NEW YORK TIMES EDITORIAL
November 16, 1993

To see a carriage horse marooned in New York City traffic is to see a
19th-century artifact cruelly transported into a 20th-century nightmare.

Sometimes the nightmare is fatal, or very nearly so. During the last
decade carriage horses have collapsed from heat exhaustion, stomach
cramps and leg cramps, and several have bolted. One was forced into an
intersection by a speeding limousine, broke a leg and had to be destroyed.

Without very strong regulation, this industry has little to recommend it.

It provides jobs for only a handful of people, and can snarl traffic and
sentence horses to years of hard labor among buses, cars, honking horns
and noisome exhausts.

That's why the City Council in 1989 wisely voted to put the horses out to pasture,
so to speak, by passing Local Law 89, which restricts the times and areas in which the carriages may operate.

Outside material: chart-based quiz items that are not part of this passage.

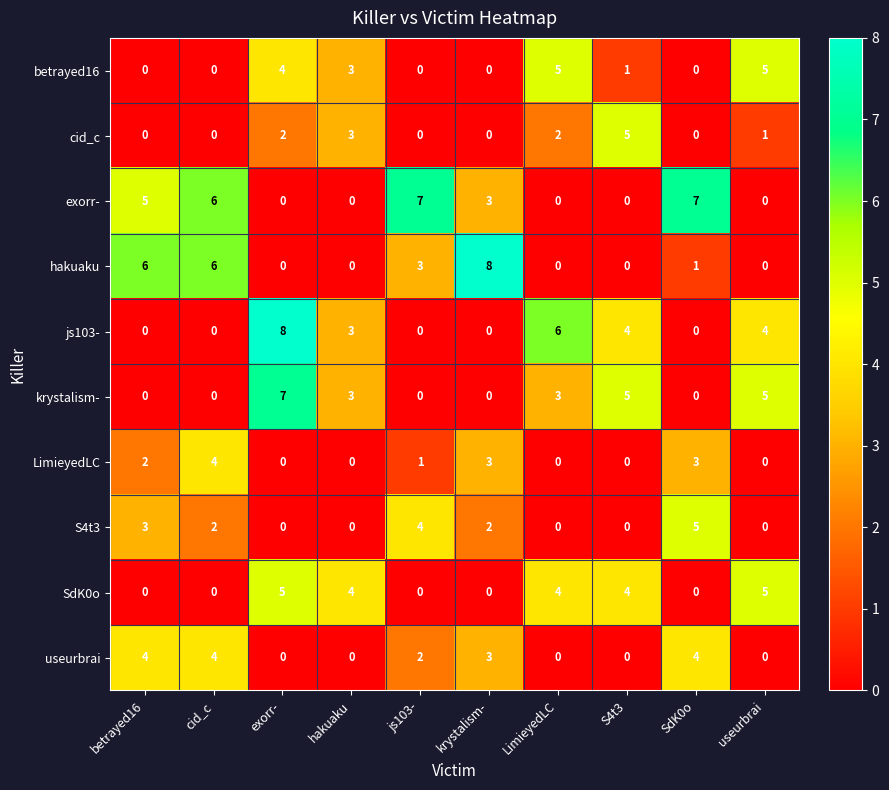

What is the difference between the second highest and minimum values in the exorr- series?

7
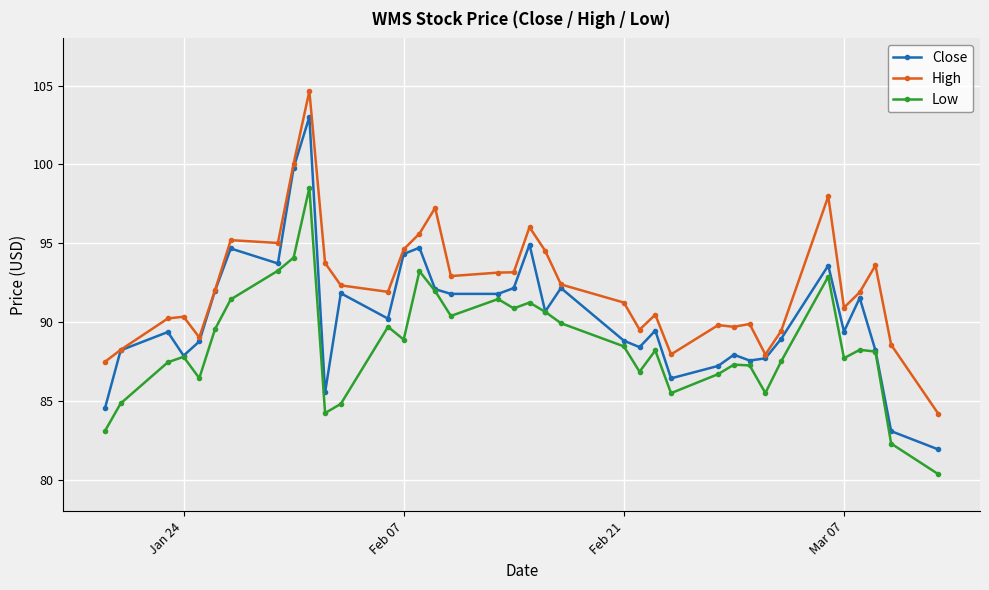

Count the number of categories in the chart.

37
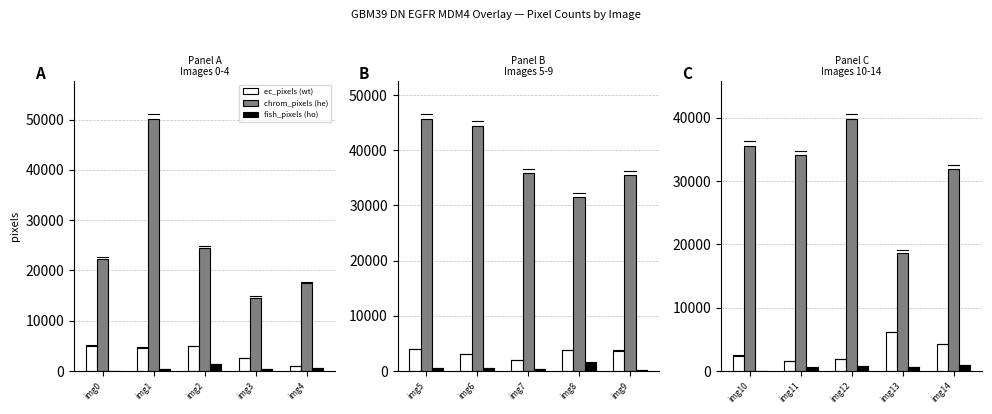

What is the value of the chrom_pixels bar at the 4th from the left?

18706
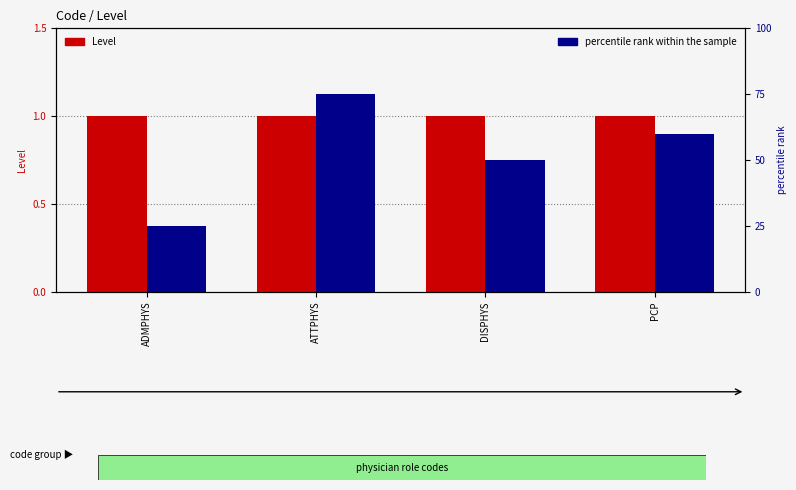

Is it true that Level equals 1 at ADMPHYS?

True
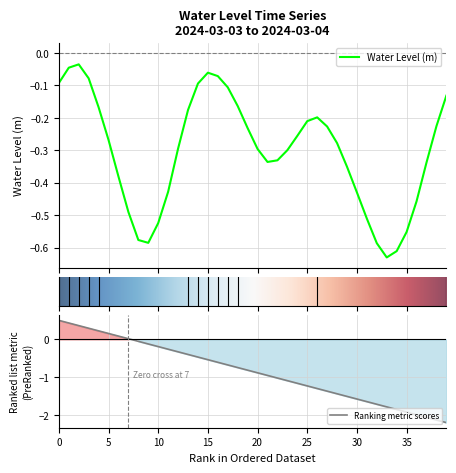

Does the chart have visible grid lines?

Yes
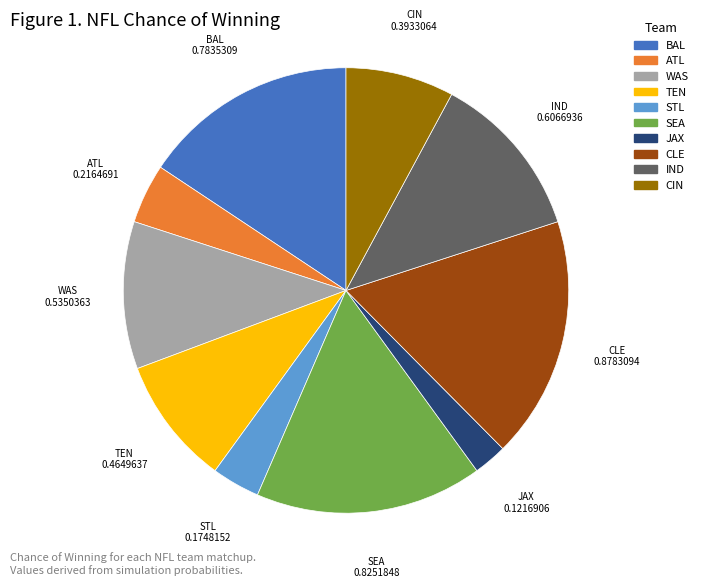

How many slices are in this pie chart?

10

Last year Mayor David Dinkins gave further valuable support to the law by
vetoing a Council bill that would have weakened those restrictions. And
surely those tourists for whom a ride in a horse-drawn carriage is a
vital part of a holiday in New York would agree that a peaceful trip
through Central Park is far more pleasant than a noisy stop-and-start
down Fifth Avenue.

Today, however, Councilman Noach Dear will introduce a bill that increases
the animals' workweek from 56 to 70 hours, abolishes most of the safety and humane provisions of Local Law 89 -- and returns horse-drawn carriages once
more to heavy traffic.

Imagine them in Central Park during rush hours, at Madison Square Garden, on West 57th Street and skirting the theater district in the evening -- all of which Mr. Dear's bill allows -- and you are imagining the same sad scenarios that tortured
New Yorkers just a few years ago.

City Council Speaker Peter Vallone has pushed through an extension for
Local Law 89, which was to expire this month, until the end of the year.
That would give those on both sides of the argument, he says, time to
study the law and see how it can be improved. Mr. Dear's initiative is
clearly not an improvement.

All New Yorkers who have winced at the sight of a carriage horse trembling
in traffic will wish a quick death for this unwelcome bill.